6 Enterprise Best Practices That SMB Manufacturers Can Steal from Big Business

6 Enterprise Best Practices That SMB Manufacturers Can Steal from Big Business

SMB manufacturers have always had to work harder to compete with the power of big business. Larger manufacturers have more resources, more capital and more ability to create economies of scale. That means that making it as a SMB manufacturer requires finding creative solutions that allow you to do more with less and create a leaner process.


Fortunately, it’s actually possible to take many of the fundamental strategies and processes that big manufacturers use and apply them at a smaller scale. The six best practices we’ll discuss here are all major parts of how enterprise-level manufacturers play the game—but they can also provide a critical boost for SMB manufacturers.

Make data and analytics central to your business model.


Any business, in any sector from retail to manufacturing, must learn to use data efficiently to thrive in the 21st century marketplace. Data analysis helps businesses allocate their resources more intelligently, which is critical for SMB manufacturers who need to stretch their budgets further.


Robust automated data collection and predictive analytics functions that were once only available to big business are now within reach of many SMBs. Numerous cloud-based ERP software systems now allow manufacturers to collect enormous amounts of data about suppliers, customers, manufacturing processes and more and then integrate that data into a comprehensive system for understanding challenges, goals and progress.


The challenge, of course, is to collect not just any data, but actionable data that can be used to make targeted improvements. Take some time to review your KPIs and ask yourself if you might need to develop new ones or adjust your collection methods to create an accurate picture of what’s happening on the ground.

Invest in Training That Creates Results.


Enterprise manufacturers understand that good training for employees is the ultimate upstream investment. A better-trained workforce will reward manufacturers with higher productivity, lower turnover and lower costs in the long run.

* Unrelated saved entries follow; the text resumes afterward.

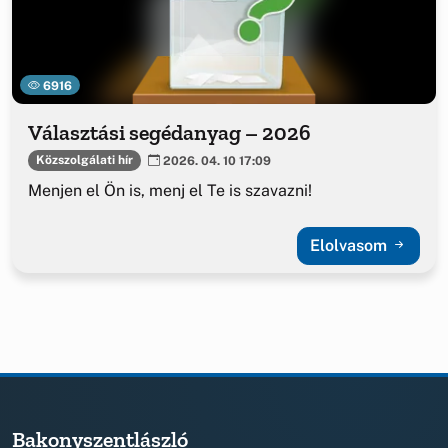
6916
Választási segédanyag – 2026
Közszolgálati hír
2026. 04. 10 17:09
Menjen el Ön is, menj el Te is szavazni!
Elolvasom
Bakonyszentlászló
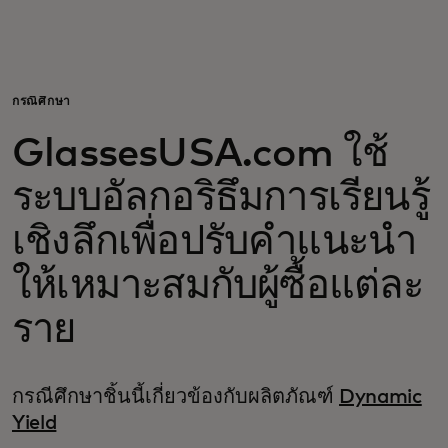
สำหรับคุณ
สำหรับธุรกิจ
กรณีศึกษา
GlassesUSA.com ใช้
เพื่อโลก
ระบบอัลกอริธึมการเรียนรู้
สำหรับผู้สร้างนวัตกรรม
เชิงลึกเพื่อปรับคำแนะนำ
ให้เหมาะสมกับผู้ซื้อแต่ละ
ข่าวสารและแนวโน้ม
ราย
กรณีศึกษาชิ้นนี้เกี่ยวข้องกับผลิตภัณฑ์
Dynamic
Yield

More often than not, real training for the new millennium means developing critical thinking and process management skills that can be applied across disciplines and even job titles. Consider the technologies that your company can adopt to make training more effective. Technologies such as virtual reality and augmented reality can give employees a more immersive and practical grounding in key skills.


When designing your training program, think also about how being a small business can give you unique advantages. Arranging for trainers to spend more one-on-one time coaching each employee and encouraging senior employees to mentor junior ones are great ways to leverage your strengths and become a workplace where employees invest in each other.

Invest in Retaining Talent.


The flip side of the previous tip is that good training without retainment is a losing proposition. You don’t want to pour resources into training employees, only to have your employees leave. Thus, it’s critical to make human capital investments with an eye toward the long term.


One of the most important ways to retain top manufacturing talent is to compensate your employees appropriately and provide them with the benefits they deserve. Skilled employees who have grown successful relationships with co-workers and suppliers don’t come cheap, but employee turnover is even more costly to employers.


It’s equally important to create a welcoming and positive culture in your SMB manufacturing business. Small businesses often live and die on their culture because their culture is how they foster loyalty and productivity among their employees. Mentorship, as previously mentioned, is a key for creating a strong community, as is creating a culture that’s free of discrimination and harassment.


Look at your Options for Automation and AI.


Automation and AI are creating big opportunities for manufacturers of all sizes, and you don’t have to be a corporate behemoth to get value out of smart investments in automation. There are all kinds of little ways to make your shop floor smarter that can add up to big gains in productivity.


Internet of Things devices are among the most popular ways to create a more connected and automated manufacturing process. When deployed correctly, IoT sensors can provide incredibly valuable data about productivity, quality control, resource utilization and much more–and they can send out instant alerts or even stop production in case of a malfunction. Other AI systems are used to guide employees through their duties and help them optimize their workflows.


The key to making smart investments in AI is to identify the specific goals that your business seeks to achieve with it. You don’t want complexity for complexity’s sake. You want AI systems that target a specific problem and offer a concrete method for improving it.


Analyze your Procurement Strategies.


Procurement can be challenging to master for SMB manufacturers, who often don’t have the deal-sweetening buying power that bigger businesses have. To make up the difference, SMB manufacturers have developed some unique strategies that allow them to punch above their weight when it comes to procurement.


Forming purchasing consortia with other SMB manufacturers is one strategy that can help secure better prices. The combined buying power of several manufacturers can be a substantial boon in negotiating better deals with suppliers and distributors.


Another procurement strategy is to design products that can be more readily manufactured with stock or customized parts, rather than fully-custom components. Plastic enclosures, for example, can often be obtained with customized cutouts without the expense of fully-custom manufacturing.


At the end of the day, the size of your manufacturing business may not matter as much as whether your management can adopt the best and most efficient qualities of a big business. By thinking strategically and planning for the long-term, a SMB manufacturer can move like a power player—and, in time, perhaps grow into one.